WHAT THE TASK REQUIRES:
Output the data below only from the line containing "chaîne continuera de" up to and including the line containing "yaralandı ne yazık", exact and with the pictures left out.

------------------------------------------------------------------------

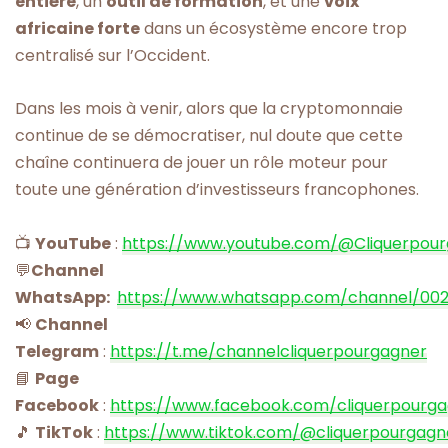
entière
, un
outil de formation
, et une
voix
africaine forte
dans un écosystème encore trop
centralisé sur l’Occident.
Dans les mois à venir, alors que la cryptomonnaie
continue de se démocratiser, nul doute que cette
chaîne continuera de jouer un rôle moteur pour
toute une génération d’investisseurs francophones.
📺
YouTube
:
https://www.youtube.com/@Cliquerpou
💬
Channel
WhatsApp:
https://www.whatsapp.com/channel/00
📢
Channel
Telegram
:
https://t.me/channelcliquerpourgagner
📘
Page
Facebook
:
https://www.facebook.com/cliquerpourg
🎵
TikTok
:
https://www.tiktok.com/@cliquerpourgagn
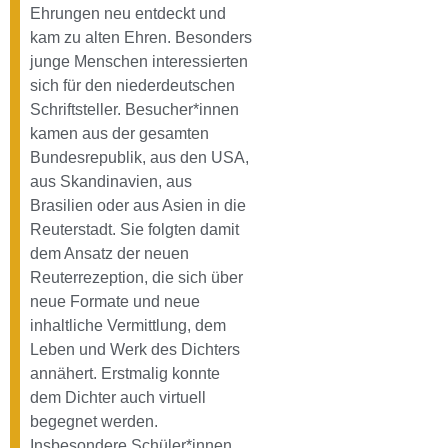
Ehrungen neu entdeckt und
kam zu alten Ehren. Besonders
junge Menschen interessierten
sich für den niederdeutschen
Schriftsteller. Besucher*innen
kamen aus der gesamten
Bundesrepublik, aus den USA,
aus Skandinavien, aus
Brasilien oder aus Asien in die
Reuterstadt. Sie folgten damit
dem Ansatz der neuen
Reuterrezeption, die sich über
neue Formate und neue
inhaltliche Vermittlung, dem
Leben und Werk des Dichters
annähert. Erstmalig konnte
dem Dichter auch virtuell
begegnet werden.
Insbesondere Schüler*innen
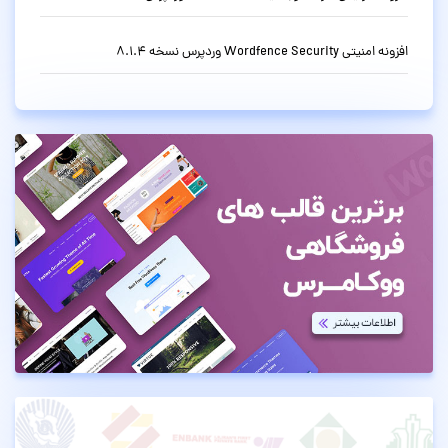
افزونه امنیتی Wordfence Security وردپرس نسخه 8.1.4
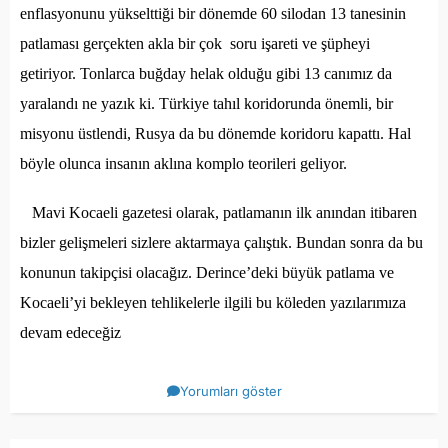
enflasyonunu yükselttiği bir dönemde 60 silodan 13 tanesinin
patlaması gerçekten akla bir çok soru işareti ve şüpheyi
getiriyor. Tonlarca buğday helak olduğu gibi 13 canımız da
yaralandı ne yazık ki. Türkiye tahıl koridorunda önemli, bir
misyonu üstlendi, Rusya da bu dönemde koridoru kapattı. Hal
böyle olunca insanın aklına komplo teorileri geliyor.
Mavi Kocaeli gazetesi olarak, patlamanın ilk anından itibaren
bizler gelişmeleri sizlere aktarmaya çalıştık. Bundan sonra da bu
konunun takipçisi olacağız. Derince’deki büyük patlama ve
Kocaeli’yi bekleyen tehlikelerle ilgili bu köleden yazılarımıza
devam edeceğiz
Yorumları göster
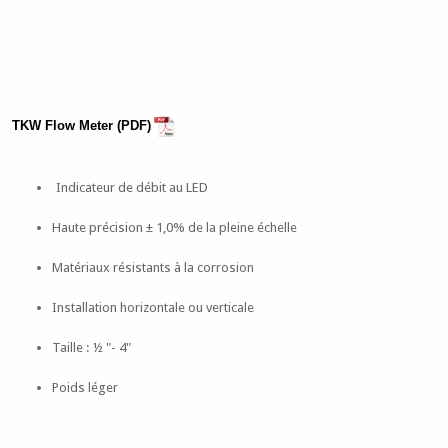
TKW Flow Meter (PDF)
Indicateur de débit au LED
Haute précision ± 1,0% de la pleine échelle
Matériaux résistants à la corrosion
Installation horizontale ou verticale
Taille : ½ "- 4"
Poids léger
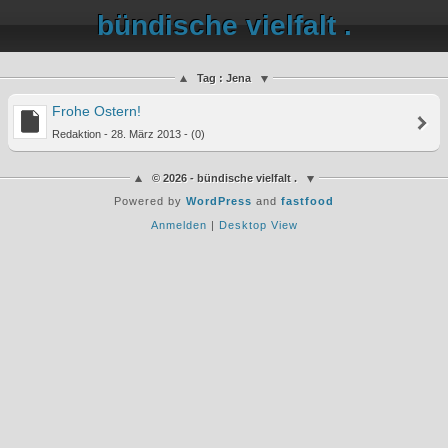
bündische vielfalt .
Tag : Jena
Frohe Ostern!
Redaktion - 28. März 2013 - (0)
© 2026 - bündische vielfalt .
Powered by
WordPress
and
fastfood
Anmelden
|
Desktop View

------------------------------------------------------------------------

TASK ANSWER:
chaîne continuera de jouer un rôle moteur pour
toute une génération d’investisseurs francophones.
📺
YouTube
:
https://www.youtube.com/@Cliquerpou
💬
Channel
WhatsApp:
https://www.whatsapp.com/channel/00
📢
Channel
Telegram
:
https://t.me/channelcliquerpourgagner
📘
Page
Facebook
:
https://www.facebook.com/cliquerpourg
🎵
TikTok
:
https://www.tiktok.com/@cliquerpourgagn
Ehrungen neu entdeckt und
kam zu alten Ehren. Besonders
junge Menschen interessierten
sich für den niederdeutschen
Schriftsteller. Besucher*innen
kamen aus der gesamten
Bundesrepublik, aus den USA,
aus Skandinavien, aus
Brasilien oder aus Asien in die
Reuterstadt. Sie folgten damit
dem Ansatz der neuen
Reuterrezeption, die sich über
neue Formate und neue
inhaltliche Vermittlung, dem
Leben und Werk des Dichters
annähert. Erstmalig konnte
dem Dichter auch virtuell
begegnet werden.
Insbesondere Schüler*innen
افزونه امنیتی Wordfence Security وردپرس نسخه 8.1.4
enflasyonunu yükselttiği bir dönemde 60 silodan 13 tanesinin
patlaması gerçekten akla bir çok soru işareti ve şüpheyi
getiriyor. Tonlarca buğday helak olduğu gibi 13 canımız da
yaralandı ne yazık ki. Türkiye tahıl koridorunda önemli, bir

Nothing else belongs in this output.